SELECTED EXTRACT:

All of lore.kernel.org
 help / color / mirror / Atom feed
From: Minchan Kim <minchan@kernel.org>
To: Guan Xuetao <gxt@mprc.pku.edu.cn>
Cc: Greg Kroah-Hartman <gregkh@linuxfoundation.org>,
	Nitin Gupta <ngupta@vflare.org>,
	Seth Jennings <sjenning@linux.vnet.ibm.com>,
	Dan Magenheimer <dan.magenheimer@oracle.com>,
	linux-kernel@vger.kernel.org, linux-mm@kvack.org,
	Russell King <linux@arm.linux.org.uk>,
	Ralf Baechle <ralf@linux-mips.org>,
	Paul Mundt <lethal@linux-sh.org>,
	Chen Liqin <liqin.chen@sunplusct.com>
Subject: Re: [PATCH v2 1/3] zsmalloc: support zsmalloc to ARM, MIPS, SUPERH
Date: Thu, 17 May 2012 09:07:35 +0900	[thread overview]
Message-ID: <4FB44147.5070704@kernel.org> (raw)
In-Reply-To: <1337153329.1751.5.camel@ubuntu.ubuntu-domain>

On 05/16/2012 04:28 PM, Guan Xuetao wrote:

> On Wed, 2012-05-16 at 11:05 +0900, Minchan Kim wrote:
>> zsmalloc uses set_pte and __flush_tlb_one for performance but
>> many architecture don't support it. so this patch removes
>> set_pte and __flush_tlb_one which are x86 dependency.
>> Instead of it, use local_flush_tlb_kernel_range which are available
>> by more architectures. It would be better than supporting only x86
>> and last patch in series will enable again with supporting
>> local_flush_tlb_kernel_range in x86.
>>
>> About local_flush_tlb_kernel_range,
>> If architecture is very smart, it could flush only tlb entries related to vaddr.
>> If architecture is smart, it could flush only tlb entries related to a CPU.
>> If architecture is _NOT_ smart, it could flush all entries of all CPUs.
>> So, it would be best to support both portability and performance.
>>
>> Cc: Russell King <linux@arm.linux.org.uk>
>> Cc: Ralf Baechle <ralf@linux-mips.org>
>> Cc: Paul Mundt <lethal@linux-sh.org>
>> Cc: Guan Xuetao <gxt@mprc.pku.edu.cn>
>> Cc: Chen Liqin <liqin.chen@sunplusct.com>
>> Signed-off-by: Minchan Kim <minchan@kernel.org>
>> ---
>>
>> Need double check about supporting local_flush_tlb_kernel_range
>> in ARM, MIPS, SUPERH maintainers. And I will Ccing unicore32 and
>> score maintainers because arch directory in those arch have
>> local_flush_tlb_kernel_range, too but I'm very unfamiliar with those
>> architecture so pass it to maintainers.

DIRECTIVE: In the zsmalloc patch message, which function replaces set_pte and __flush_tlb_one?

LISTING:
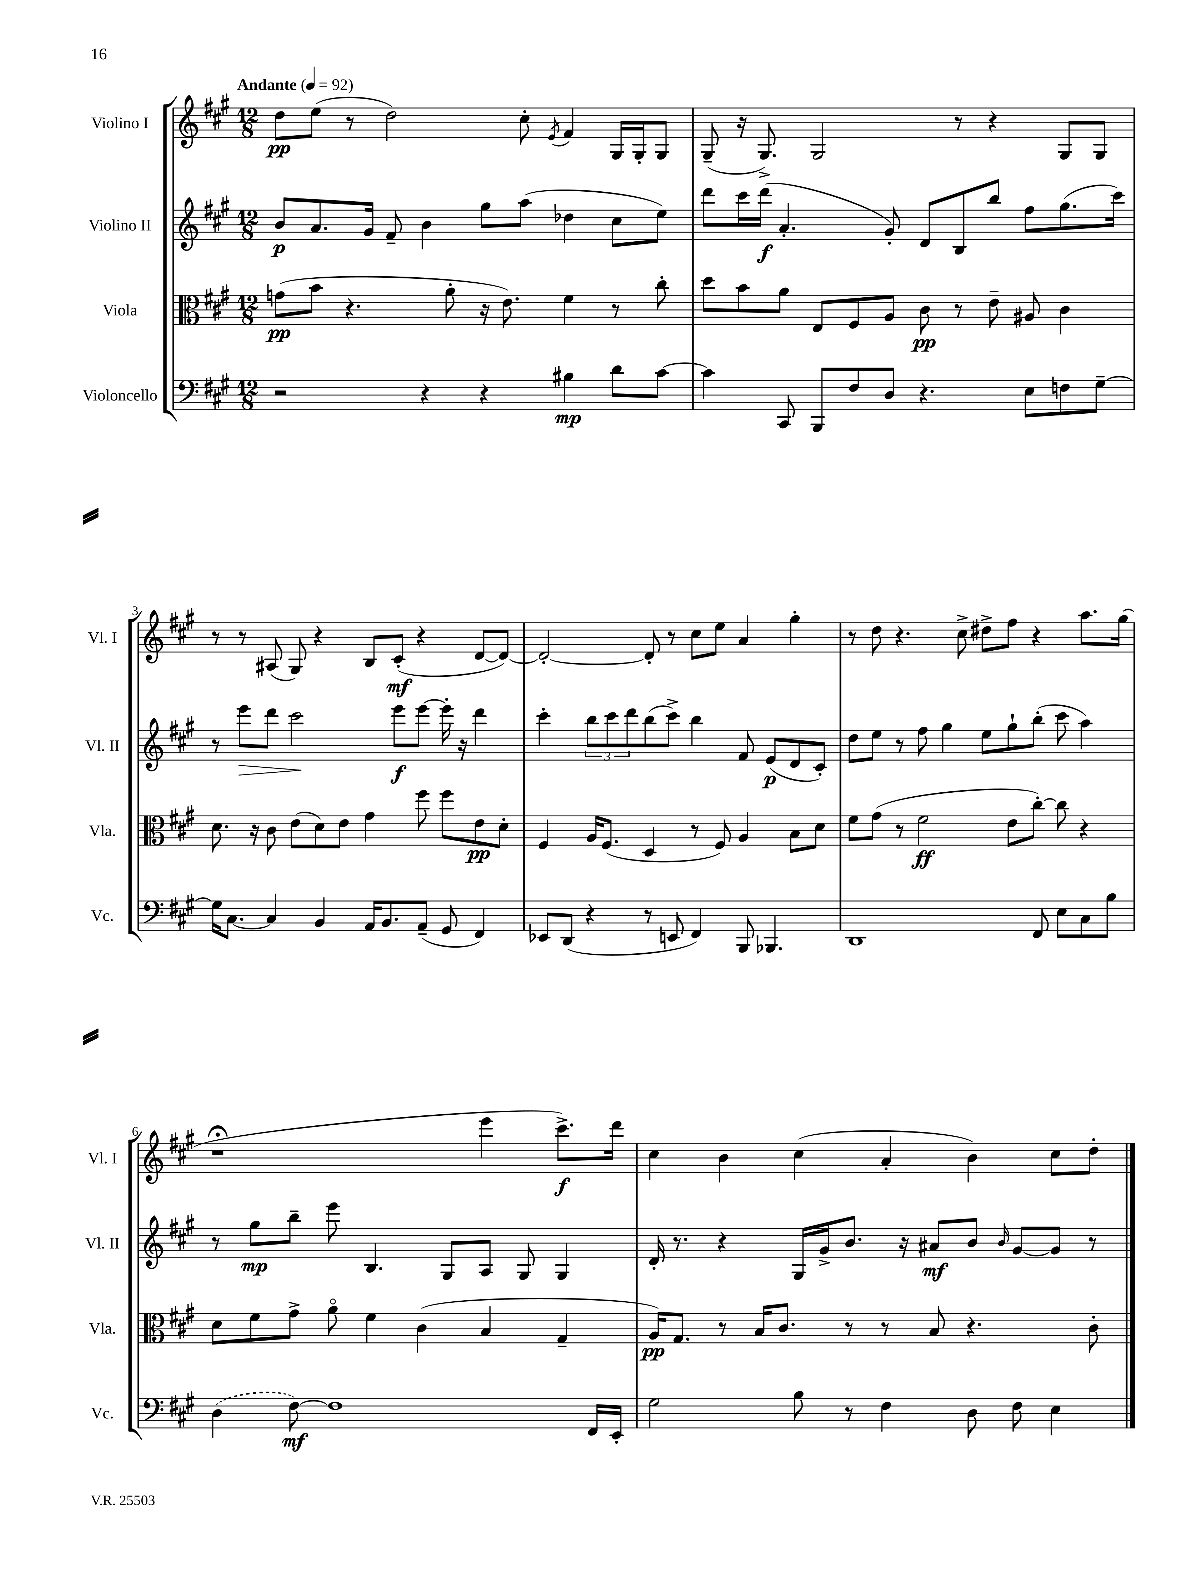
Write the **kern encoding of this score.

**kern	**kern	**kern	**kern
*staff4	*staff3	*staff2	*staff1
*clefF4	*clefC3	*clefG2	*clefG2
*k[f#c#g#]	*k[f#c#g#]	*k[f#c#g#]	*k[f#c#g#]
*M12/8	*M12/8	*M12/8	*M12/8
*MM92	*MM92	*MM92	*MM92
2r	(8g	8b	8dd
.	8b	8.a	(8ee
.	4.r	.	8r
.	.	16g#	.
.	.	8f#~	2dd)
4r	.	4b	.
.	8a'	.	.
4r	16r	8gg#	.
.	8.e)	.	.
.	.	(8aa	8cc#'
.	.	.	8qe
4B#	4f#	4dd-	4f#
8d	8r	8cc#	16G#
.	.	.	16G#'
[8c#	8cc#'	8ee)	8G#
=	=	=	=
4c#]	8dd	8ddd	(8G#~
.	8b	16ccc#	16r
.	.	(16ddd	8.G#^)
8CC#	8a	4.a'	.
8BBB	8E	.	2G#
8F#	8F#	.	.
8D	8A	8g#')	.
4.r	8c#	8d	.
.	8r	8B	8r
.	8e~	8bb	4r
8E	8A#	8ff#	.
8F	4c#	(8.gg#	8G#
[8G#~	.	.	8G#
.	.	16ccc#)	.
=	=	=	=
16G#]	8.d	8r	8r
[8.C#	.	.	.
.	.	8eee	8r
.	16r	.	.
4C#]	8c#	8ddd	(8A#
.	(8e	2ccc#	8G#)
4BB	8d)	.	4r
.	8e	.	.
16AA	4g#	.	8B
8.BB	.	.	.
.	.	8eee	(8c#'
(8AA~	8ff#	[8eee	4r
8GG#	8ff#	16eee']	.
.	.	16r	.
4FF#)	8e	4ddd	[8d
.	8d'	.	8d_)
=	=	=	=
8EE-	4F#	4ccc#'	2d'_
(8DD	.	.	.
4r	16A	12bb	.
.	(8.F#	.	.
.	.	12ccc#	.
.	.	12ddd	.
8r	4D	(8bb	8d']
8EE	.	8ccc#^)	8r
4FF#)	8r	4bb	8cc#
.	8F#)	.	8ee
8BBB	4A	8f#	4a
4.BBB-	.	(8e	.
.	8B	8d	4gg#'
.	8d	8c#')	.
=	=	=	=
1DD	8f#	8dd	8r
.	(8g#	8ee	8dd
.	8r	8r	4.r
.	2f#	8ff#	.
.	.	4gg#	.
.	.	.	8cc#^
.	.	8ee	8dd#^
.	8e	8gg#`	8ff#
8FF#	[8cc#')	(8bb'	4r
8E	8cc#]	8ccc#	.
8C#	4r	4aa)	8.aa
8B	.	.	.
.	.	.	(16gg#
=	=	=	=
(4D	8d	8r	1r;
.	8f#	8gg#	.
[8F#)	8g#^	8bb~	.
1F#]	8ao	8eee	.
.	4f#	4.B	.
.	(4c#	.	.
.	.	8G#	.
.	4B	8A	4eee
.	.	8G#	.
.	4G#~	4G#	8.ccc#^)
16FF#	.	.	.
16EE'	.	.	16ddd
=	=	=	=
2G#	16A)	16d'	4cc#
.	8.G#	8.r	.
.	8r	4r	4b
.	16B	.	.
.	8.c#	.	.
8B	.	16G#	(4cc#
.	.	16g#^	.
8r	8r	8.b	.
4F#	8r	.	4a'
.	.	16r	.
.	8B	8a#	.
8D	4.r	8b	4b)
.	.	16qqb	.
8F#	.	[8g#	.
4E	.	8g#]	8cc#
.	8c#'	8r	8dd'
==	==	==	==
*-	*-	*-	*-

==

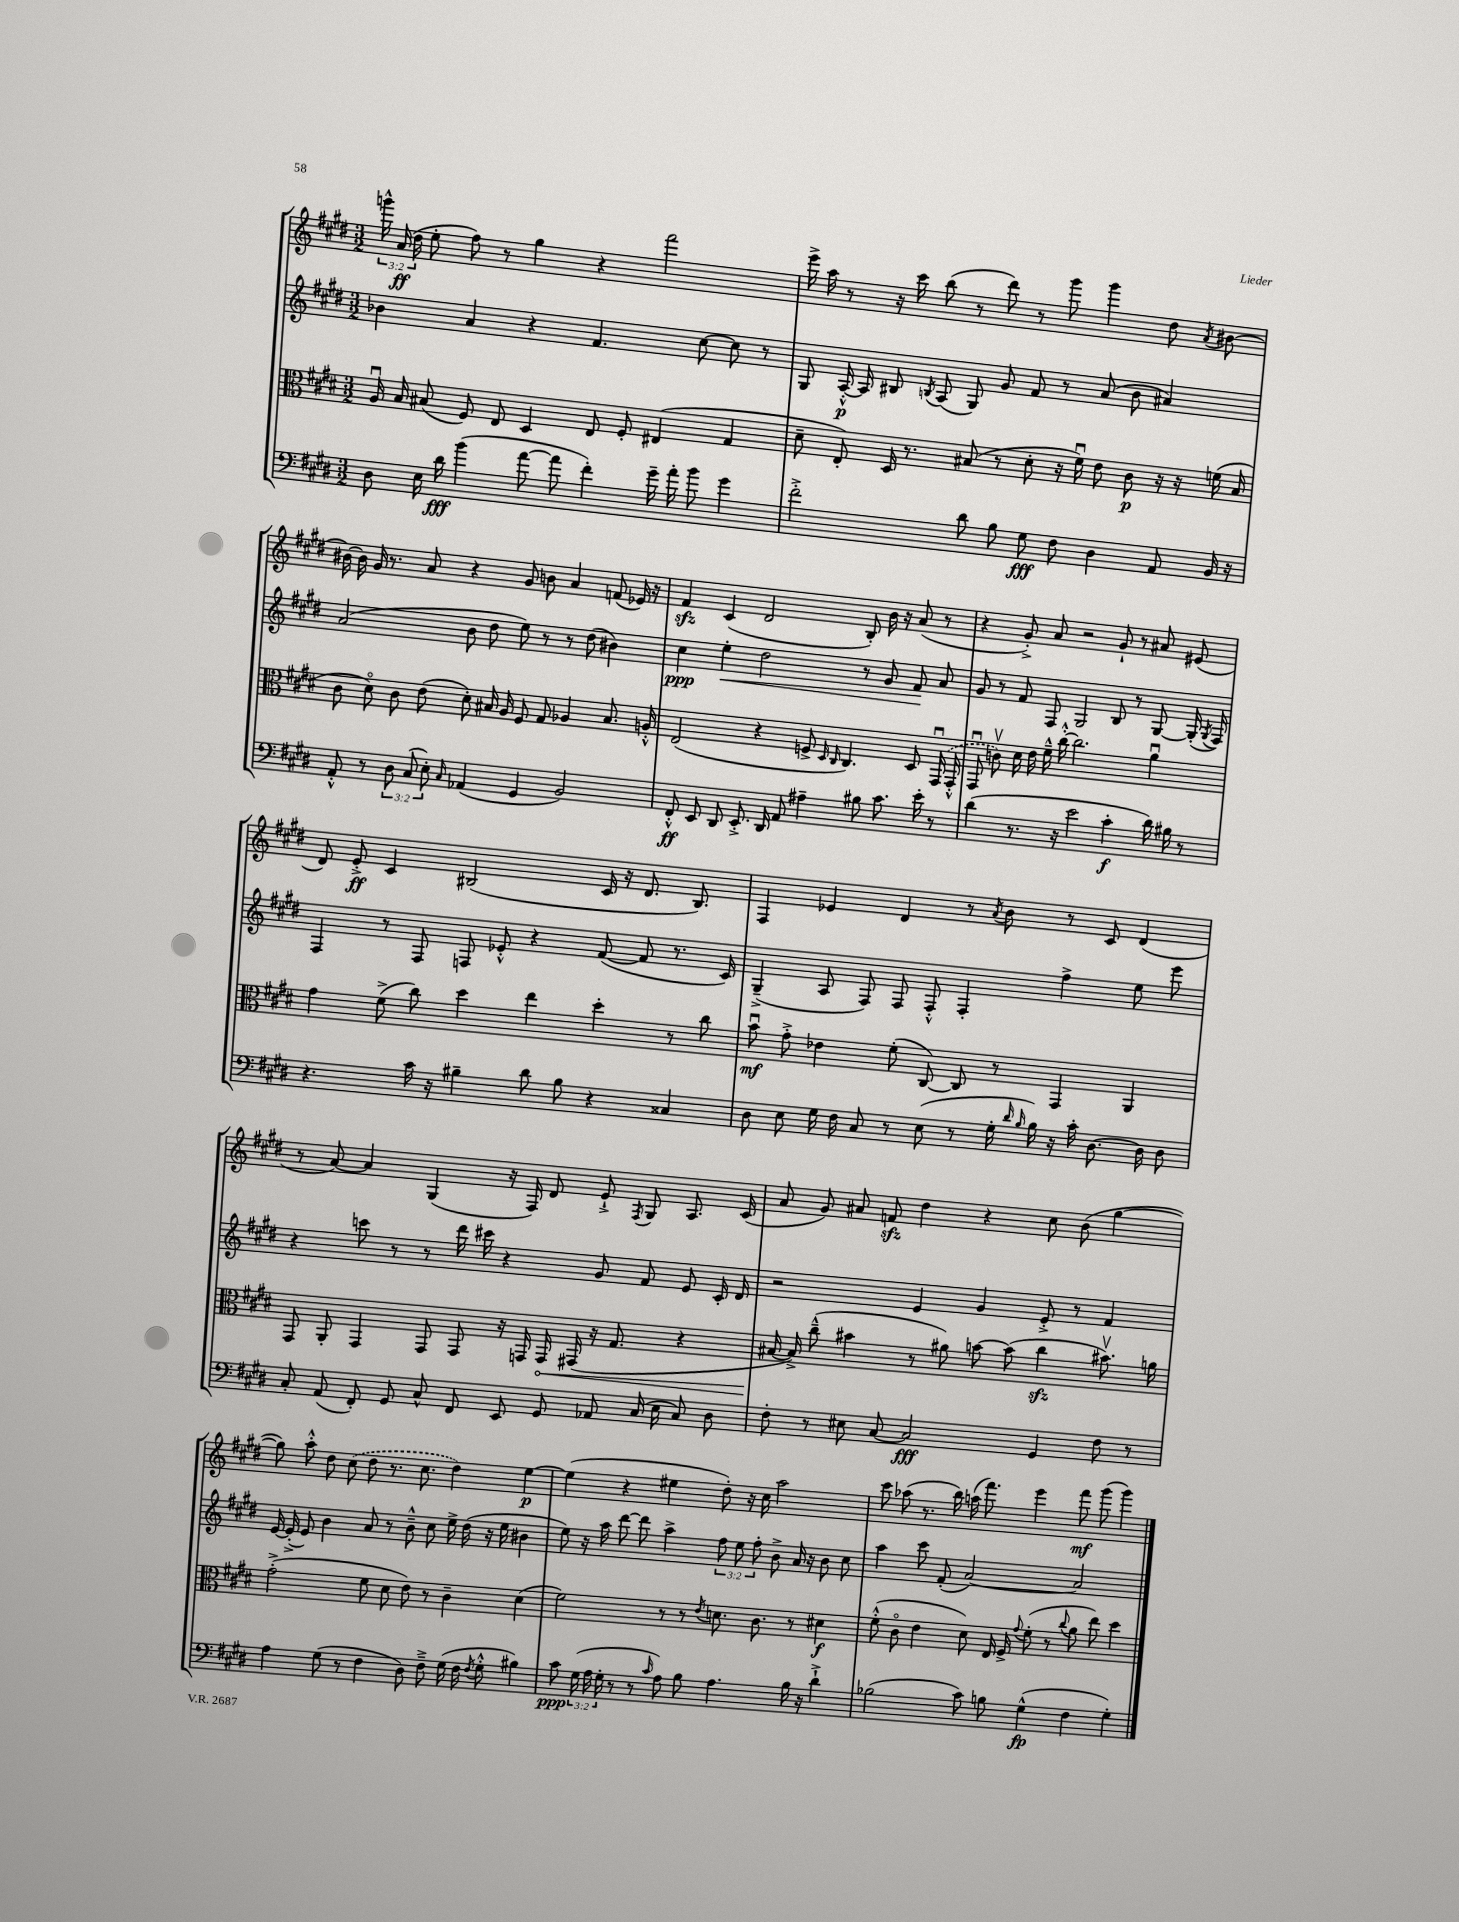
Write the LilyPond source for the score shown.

ANSWER TO THIS EXERCISE: local_flush_tlb_kernel_range